In his book, Hunter Biden said his experience on the boards of Amtrak, World Food Program USA, and other nonprofit organizations gave him useful knowledge and contacts around the world.
“I was absolutely qualified to do what Burisma needed done,” he wrote. “As is true with many boards, I wasn’t brought in to give expert advice in areas where the company already had experts — in this case, natural gas.”
Instead, he wrote, his charge was to make sure Burisma “implemented corporate practices that were up to accepted ethical snuff.” The board met twice a year in locations around Europe, and Hunter Biden said he took on efforts to expand the company’s operations.
“I advocated for a geothermal project in Italy and efforts to be part of the pipeline and drilling efforts in Kazakhstan,” he wrote. He supplied connections and arranged meetings with officials in Mexico, he wrote, when that country was privatizing its energy sector.
Hunter Biden described similar networking skills in a 2019 interview with The New Yorker. He helped a state-affiliated Chinese energy company find investment opportunities for liquefied natural gas projects in the U.S., saying he was “more proud of it than you can imagine.”
Hunter Biden acknowledged in his memoir that his last name was a “coveted credential,” but even that he spun into a high-minded reason for the Burisma job, describing the company as a bulwark against Russia’s already-ongoing efforts to take over the country. He said no one at Burisma told him they wanted him to influence U.S. policy. Instead, “having a Biden on Burisma’s board was an unmistakable fuck-you to Putin.”
He also suggested he took the job because his brother was sick, saying the decision had its roots “in the circumstances surrounding my brother’s grave illness.” Beau Biden had been battling brain cancer for years, with the illness becoming more and more severe, and the monthly fee from Burisma freed Hunter Biden from having to do other work that interfered with accompanying Beau to his many visits with medical specialists.

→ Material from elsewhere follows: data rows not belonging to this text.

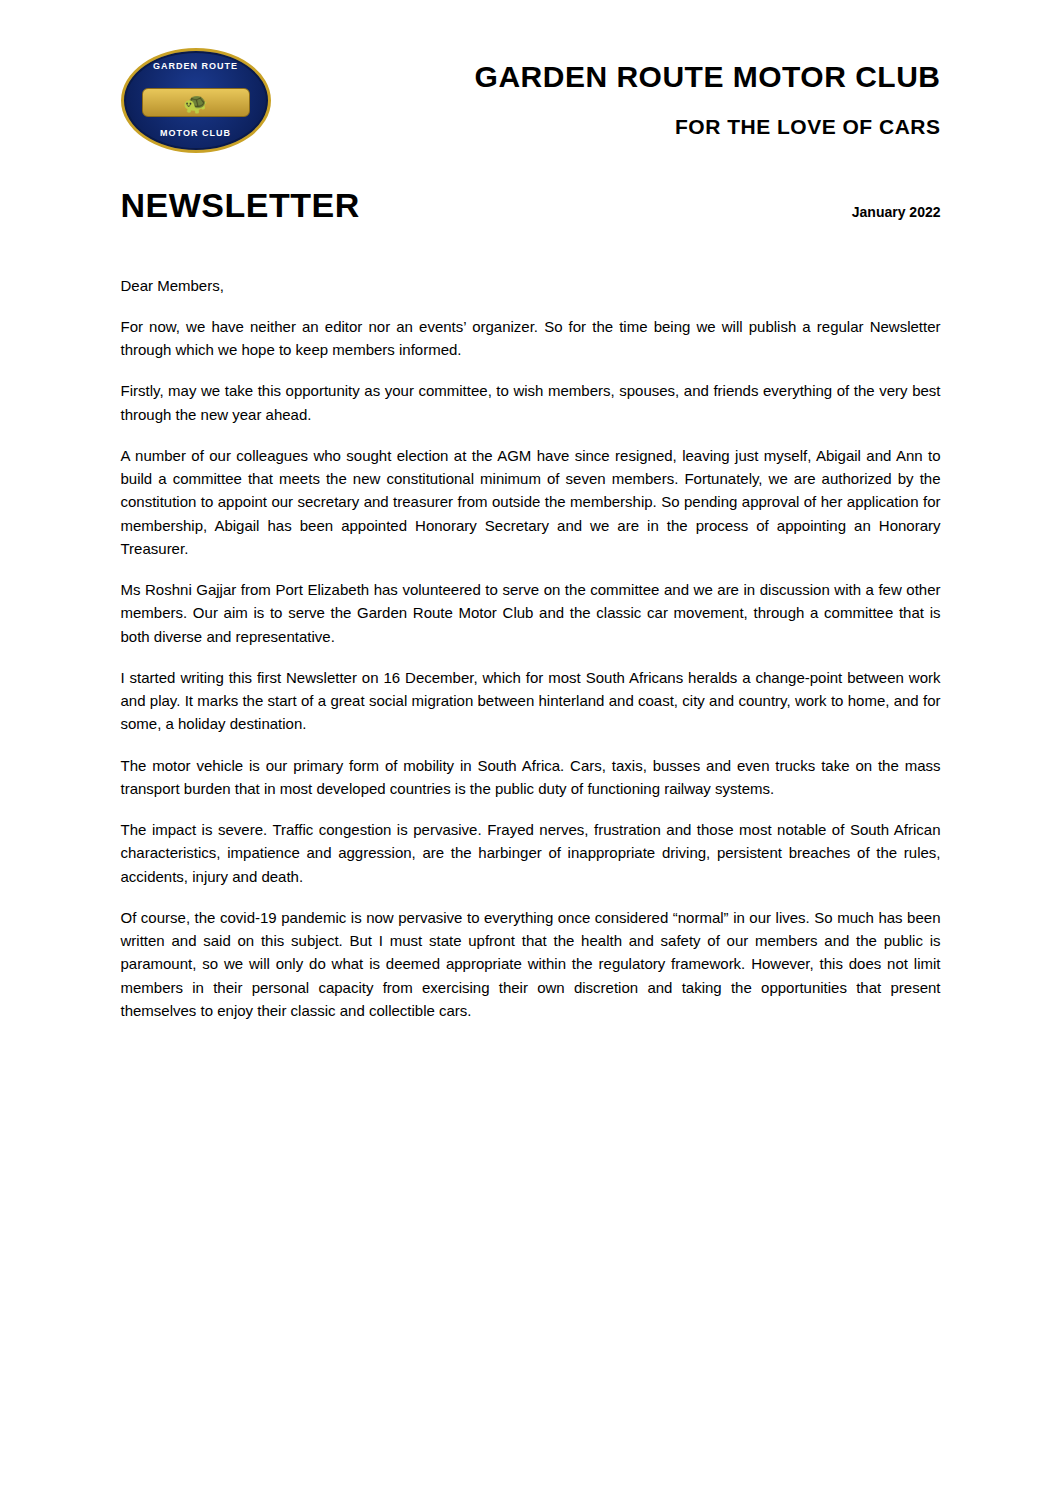GARDEN ROUTE
🐢
MOTOR CLUB
GARDEN ROUTE MOTOR CLUB
FOR THE LOVE OF CARS
NEWSLETTER
January 2022
Dear Members,
For now, we have neither an editor nor an events’ organizer. So for the time being we will publish a regular Newsletter through which we hope to keep members informed.
Firstly, may we take this opportunity as your committee, to wish members, spouses, and friends everything of the very best through the new year ahead.
A number of our colleagues who sought election at the AGM have since resigned, leaving just myself, Abigail and Ann to build a committee that meets the new constitutional minimum of seven members. Fortunately, we are authorized by the constitution to appoint our secretary and treasurer from outside the membership. So pending approval of her application for membership, Abigail has been appointed Honorary Secretary and we are in the process of appointing an Honorary Treasurer.
Ms Roshni Gajjar from Port Elizabeth has volunteered to serve on the committee and we are in discussion with a few other members. Our aim is to serve the Garden Route Motor Club and the classic car movement, through a committee that is both diverse and representative.
I started writing this first Newsletter on 16 December, which for most South Africans heralds a change-point between work and play. It marks the start of a great social migration between hinterland and coast, city and country, work to home, and for some, a holiday destination.
The motor vehicle is our primary form of mobility in South Africa. Cars, taxis, busses and even trucks take on the mass transport burden that in most developed countries is the public duty of functioning railway systems.
The impact is severe. Traffic congestion is pervasive. Frayed nerves, frustration and those most notable of South African characteristics, impatience and aggression, are the harbinger of inappropriate driving, persistent breaches of the rules, accidents, injury and death.
Of course, the covid-19 pandemic is now pervasive to everything once considered “normal” in our lives. So much has been written and said on this subject. But I must state upfront that the health and safety of our members and the public is paramount, so we will only do what is deemed appropriate within the regulatory framework. However, this does not limit members in their personal capacity from exercising their own discretion and taking the opportunities that present themselves to enjoy their classic and collectible cars.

The bad thing about the job, he said, was that his monthly pay, amounting to tens of thousands of dollars, supercharged his longstanding addictions to crack cocaine and alcohol. He basically went on a bender for several years following Beau Biden’s death in May 2015, with his marriage collapsing along with some of his business relationships.

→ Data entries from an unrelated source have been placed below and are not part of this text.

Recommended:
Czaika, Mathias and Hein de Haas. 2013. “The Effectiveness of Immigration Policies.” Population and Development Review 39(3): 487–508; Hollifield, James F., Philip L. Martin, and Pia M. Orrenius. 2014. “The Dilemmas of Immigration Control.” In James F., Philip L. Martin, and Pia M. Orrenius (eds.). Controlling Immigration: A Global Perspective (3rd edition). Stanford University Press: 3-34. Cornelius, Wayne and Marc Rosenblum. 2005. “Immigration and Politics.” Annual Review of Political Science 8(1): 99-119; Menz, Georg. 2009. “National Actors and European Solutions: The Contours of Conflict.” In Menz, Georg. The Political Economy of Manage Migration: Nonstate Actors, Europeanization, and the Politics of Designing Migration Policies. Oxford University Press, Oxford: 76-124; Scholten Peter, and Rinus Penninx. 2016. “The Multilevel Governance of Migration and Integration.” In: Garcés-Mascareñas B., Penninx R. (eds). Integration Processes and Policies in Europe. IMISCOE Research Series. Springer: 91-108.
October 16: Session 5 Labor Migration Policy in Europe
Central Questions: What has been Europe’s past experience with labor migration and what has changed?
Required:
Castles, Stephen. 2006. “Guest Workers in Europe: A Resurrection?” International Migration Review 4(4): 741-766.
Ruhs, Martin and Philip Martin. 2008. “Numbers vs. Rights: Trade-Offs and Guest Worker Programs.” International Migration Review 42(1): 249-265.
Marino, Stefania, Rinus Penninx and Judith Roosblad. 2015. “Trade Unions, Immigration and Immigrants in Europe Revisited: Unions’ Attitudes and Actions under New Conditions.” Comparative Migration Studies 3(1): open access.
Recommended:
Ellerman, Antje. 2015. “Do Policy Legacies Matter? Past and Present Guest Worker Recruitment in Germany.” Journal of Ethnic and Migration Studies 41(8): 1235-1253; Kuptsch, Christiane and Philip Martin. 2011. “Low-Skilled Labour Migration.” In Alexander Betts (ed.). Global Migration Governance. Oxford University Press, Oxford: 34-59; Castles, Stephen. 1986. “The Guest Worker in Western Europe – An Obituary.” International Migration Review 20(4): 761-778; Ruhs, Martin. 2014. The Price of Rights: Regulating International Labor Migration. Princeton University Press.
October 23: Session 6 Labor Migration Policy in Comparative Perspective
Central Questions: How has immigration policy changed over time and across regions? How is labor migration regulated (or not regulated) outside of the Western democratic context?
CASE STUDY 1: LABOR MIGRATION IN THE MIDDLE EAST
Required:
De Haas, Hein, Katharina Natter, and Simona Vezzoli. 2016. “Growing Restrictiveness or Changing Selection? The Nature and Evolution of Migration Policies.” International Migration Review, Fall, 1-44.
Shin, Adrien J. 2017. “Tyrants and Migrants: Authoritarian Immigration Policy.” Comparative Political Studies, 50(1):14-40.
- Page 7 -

“Burisma turned into a major enabler during my steepest skid into addiction,” he wrote, with the monthly cash becoming “a wicked sort of funny money” that he spent “humiliatingly.”
The results of some of that spending turned up in a House Oversight Committee hearing in July, when Rep. Marjorie Taylor Greene (R-Ga.) showed photos of Hunter Biden naked, apparently in the midst of intimate relations with women who were escorts. The images had been taken from his hard drive, which he claimed in a September lawsuit had been hacked by Rudy Giuliani.
Hunter Biden faces federal criminal charges for having purchased a gun when he was habitually using crack in 2018. He had originally struck a plea agreement with the government concerning the gun violation and also for failing to pay taxes in 2017 and 2018, but the deal collapsed over the scope of his immunity from future charges. The federal prosecutor overseeing the case has since been elevated to special counsel status.
A document attached to the defunct plea agreement explained that Hunter Biden made millions those years from a Ukrainian energy firm and a Chinese private equity fund, despite his addiction and “nonstop debauchery.” He has since pleaded not guilty to the charge and argued he’s facing a political prosecution.
Hunter Biden has been sober since 2019. He suggested in a recent op-ed that the Republican attacks on him were harmful not just to him, but to other people struggling with addiction.
“It is already a near-impossible decision for addicts to get sober, and the avalanche of negativity and assault of my personal privacy may only make it harder for those considering it.”